Performing the same movement but finding yourself able to slip more disks onto the bar is a tangible proof of progress. The increase in weight can be very small but you know that you are stronger than you were. The feeling of completing a set of repetitions at a higher weight than you’ve ever managed previously, is hugely addictive.

There are obviously plateaus and, now that I’m old, the victories have moved to a celebration of still being able to do what I used to (or anything really that isn’t watching telly). But the confirmation of strength, the inarguable physical reality of lifting and pushing and pulling is something I look forward to every time I walk into a gym.

While other forms of exercise change your shape, nothing really alters you like resistance training. Once I saw my chest gain a new heaviness and my biceps become these trackable symbols of progress, I was in. I could make myself. I didn’t have to live with the body I was given.

When I started, hurried, ill-informed, taking part in imaginary competitions with anyone nearby - I created slightly enlarged chest and arms, terrible lower back issues, thin legs and spindly calves – an amphibious mammal physique essentially. I performed almost no exercise for heart and lungs, I did not stretch.

Now I’m older, I no longer feel compelled to enter the Strongest Man in this Corner of the Gym contest. I aim for knotty-skinny. It’s the best I can manage at this stage. The weights I lift form only a sliver of my exercise week.

But the moment I walk past the running machines, past the heavy bags, and I pick up the dumbbells, with their cross-hatched grips and matt black disks and discover how much strength I can muster that day, it is always a camp, stupid, joyful, tiny battle with myself that I can never quite let go.

I go back for the serenity gained from a properly limb-burning session of lifting. Resistance training calm lasts for hours. I currently have two big projects, some gnarly human management issues to tackle and a general sense of modern life fatigue (what do you want now my howling social media platforms?). Lifting heavy weights place all that behind the soundproof glass of knackered. To silence modern life you need to be properly, in your bones, done-in. When you’re ill, recovering from flu, say, the one thing they tell you to stay away from is heavy lifting. Go for a light jog by all means but those weights will drain you. The best night’s sleep are those where the parts of you that want to keep dwelling and fretting just don’t have the energy to work their early-hours magic.

Then there’s the sense of confidence you feel from gaining strength. I’m not even that comfortable with this truth but I’ll share anyway. Inside I’m a bookish geek, I frequently and voluntarily attend contemporary dance performances. I cried at that tricky episode of Young Offenders. Sometimes at work, you find yourself in the company of fellows with a less modern take on being a man and it is helpful to feel, and to an extent, look as though you can match them. What I’m not saying is I’m sitting there thinking, “I could have you, sunshine.” I’m not Ray Winstone and besides I only weigh 70 kg.

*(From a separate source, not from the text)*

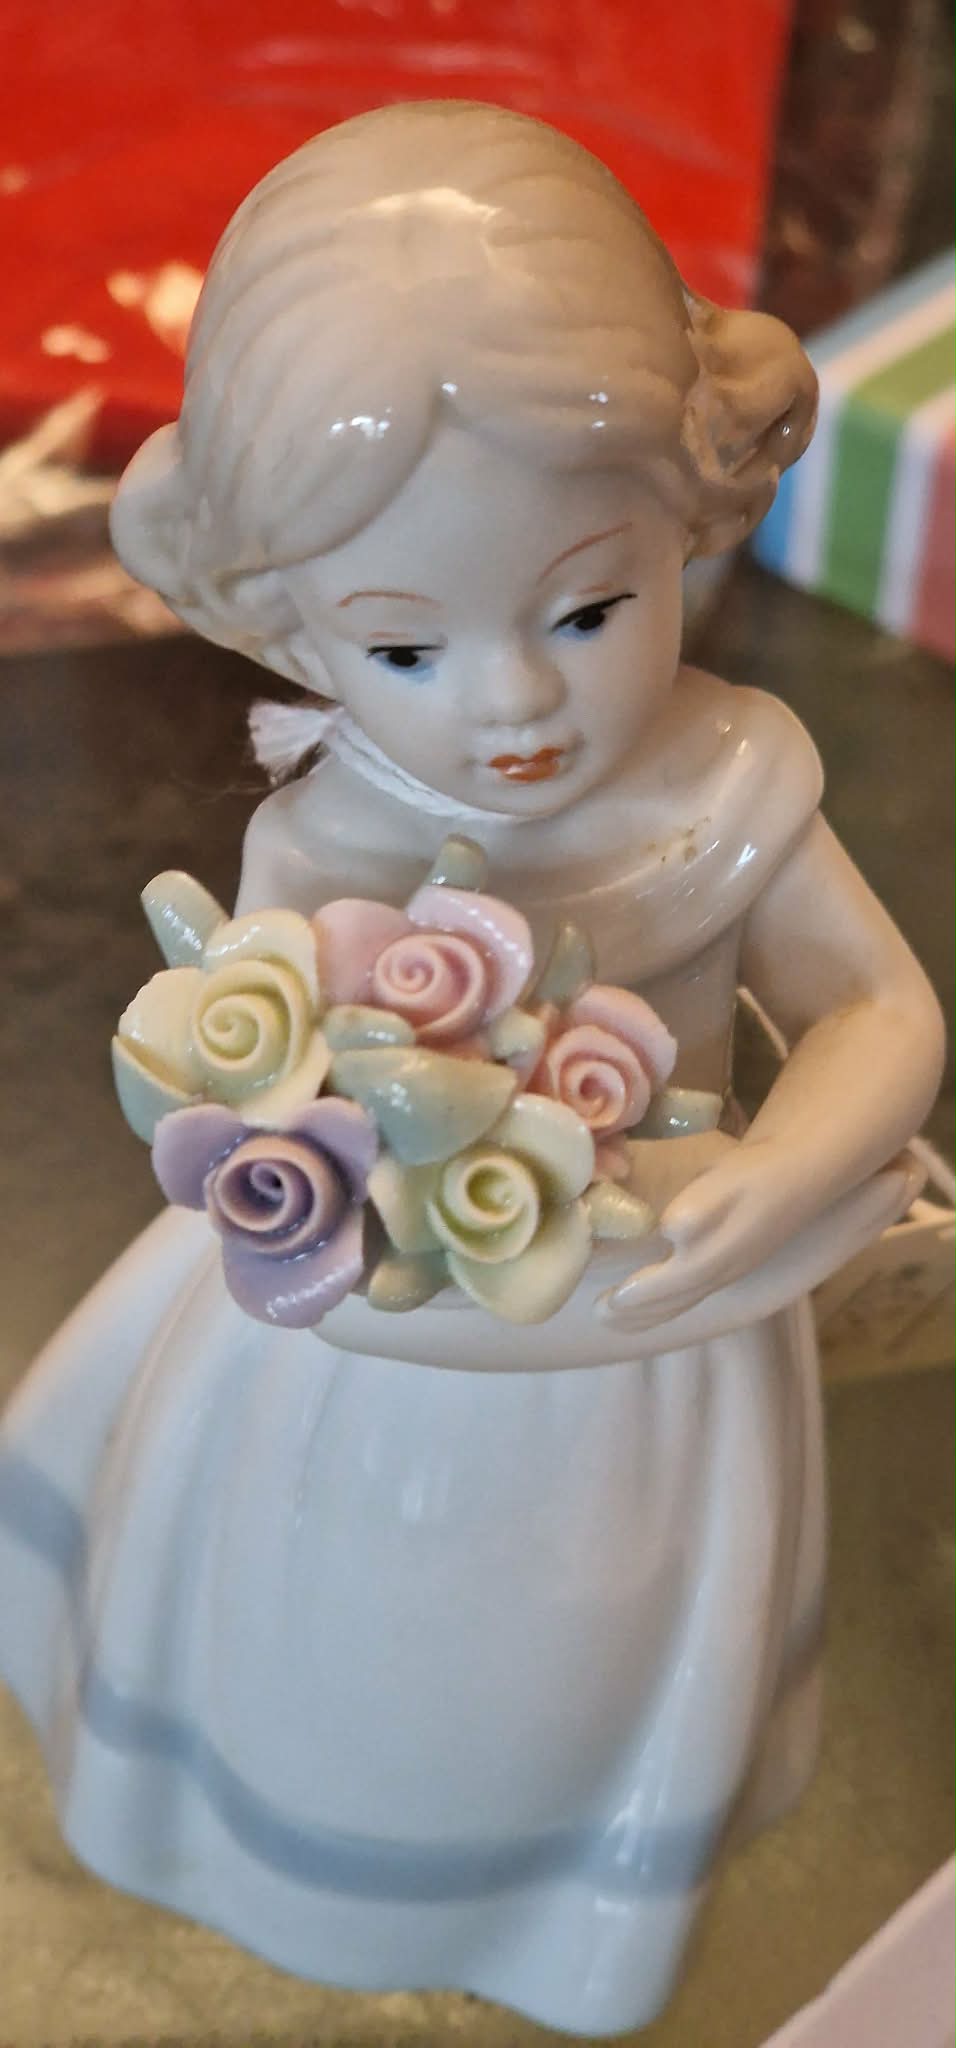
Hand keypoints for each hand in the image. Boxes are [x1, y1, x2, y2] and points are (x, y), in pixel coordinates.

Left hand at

I’m saying, it’s a quiet, inner feeling that works on a submerged level.

And it’s it’s quick, not time and life consuming like you think. I don’t follow an elaborate programme. I have the technical basics and I make sure I put in 100 per cent at least once every session. Probably my workouts should be longer, more planned, but do I care? I work, I try, I feel a little bored, I leave – usually after 20/25 minutes. I don’t have a beer-gut but I’m very unlikely to win any competition beginning with the word Mr. It’s enough for me. (Oh, and never worry about the others judging. Remember they’re all narcissists. Unless you’re going to help them wax their chests, they don’t care about you.)

The workouts on Love Island are so tied into the maintenance of a look, that’s all about strut and social profile pics, that it’s easy to miss all of these things.

Don’t let them put you off.

Please try lifting heavy things, give it a month, feel that lovely ache in your arms. Worship those weights and their challenge. At no point will a pair of tight, white jeans form over your thighs, I guarantee that your skin will remain free of deep, terracotta tan. Trust me.

Let those lumps of metal perform their seductive magic. Be strong.